Peter Kay's "That Peter Kay Thing" series has a wonderful episode called "Leonard" in it, which is based on a man Kay knew who used to come into the shop where he worked all the time. Kay says in the director's commentry that when he died, he thought hardly anyone had gone to his funeral. In the episode, there's a line where someone actually says "Leonard is everybody's friend, but he's got no friends."

Paradoxically, the diabetic person above I mention worked at the CO-OP for a while, and had someone die whilst they were shopping, and they were there working.

Just to enhance my comments about them, and further stress what sort of a person they are, as they were recounting the story of this poor old bloke's collapse to me in an almost gleefull way, they said "'course, we knew 'e was dead, 'cos he'd piss*d and sh*t himself!"

No matter how many times I hear that repeated (or remember it), I always think I'll never hear a more grossly offensive sentence as long as I live... :-(

AggressiveAdmin said...

We haven't lost any staff while I've been at Food Place but there was one girl off the kiosk who was involved in a really bad smash and was in hospital for months. She came back for a few weeks, but couldn't manage in the end.

I've read about Leonard in Peter Kay's autobiography and it struck me as quite sad at the time. There's also a good bit in there about when he worked at a cash 'n' carry and it was held up in an armed raid. The girl in the cash office was traumatised but still had to stay there to make up the wage packets "with sick down her overalls". Made me laugh. That'd be me if it ever happened to Food Place again. We did get robbed once when the cash office was downstairs. It'd be quite hard now though.

AggressiveAdmin said...

And no, we're not a large store. Eight aisles, 11 checkouts. But I'd just tell the woman to shove off anyways ;)

Al said...

I didn't think it was a big store. We currently have 41 aisles and 33 checkouts although more aisles are coming with the refit. Not sure if we're getting any more checkouts, they might stick a few self-serve in.

James UK said...

Thanks for that Peter Kay's autobiography info.

I'd been thinking of getting it, but left it as I expected it to just be a hastily written "cash in", but I might try and pick it up now.

AggressiveAdmin said...

It does come across sometimes as though it's been written as a quick cash-in, but it is nonetheless funny. He also worked at Netto for a time and his account of it is quite amusing.

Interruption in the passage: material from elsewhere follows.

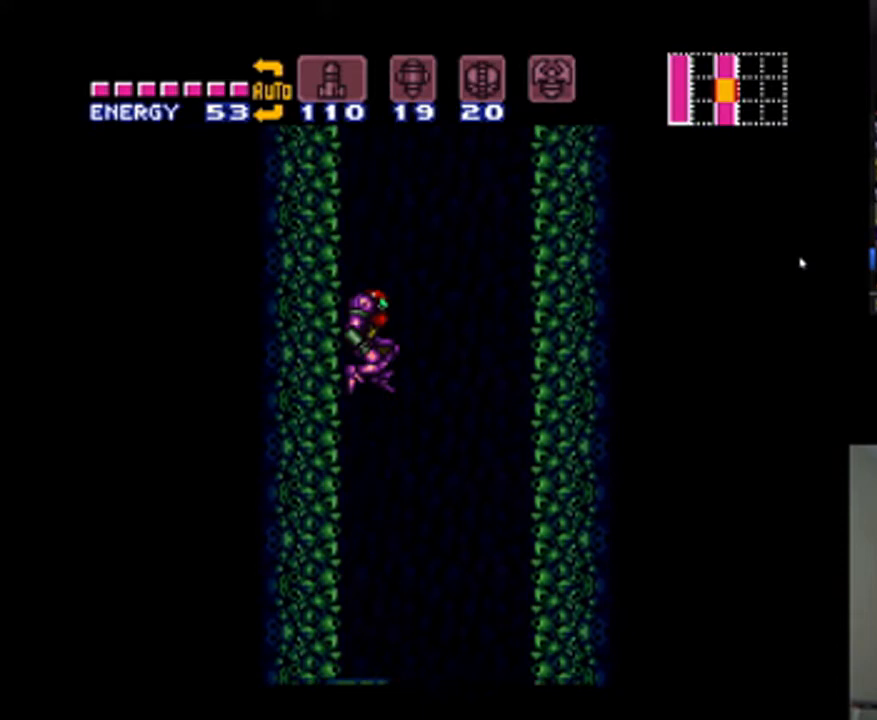
{"buttons": ["A", "B", "DPAD_RIGHT"], "events": [[433, "DPAD_RIGHT", "down"], [500, "B", "down"]]}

They applied for permission to extend our store before we had the refit, but it was refused. There's plenty of room, but they wouldn't let the building get any closer to to the houses. A few years back, they managed to add an extra 2,000 square feet to the floor by moving all the offices upstairs.

Al said...

That's what they did to ours at the last refit apparently (I wasn't working there at the time). Old Google Earth pictures still show it without the extension and re-designed car park. Things like the canteen were always upstairs but the extension let them move all of the offices (except the cash office which is downstairs, it's like a bunker in there) up there as well as create some extra warehouse space.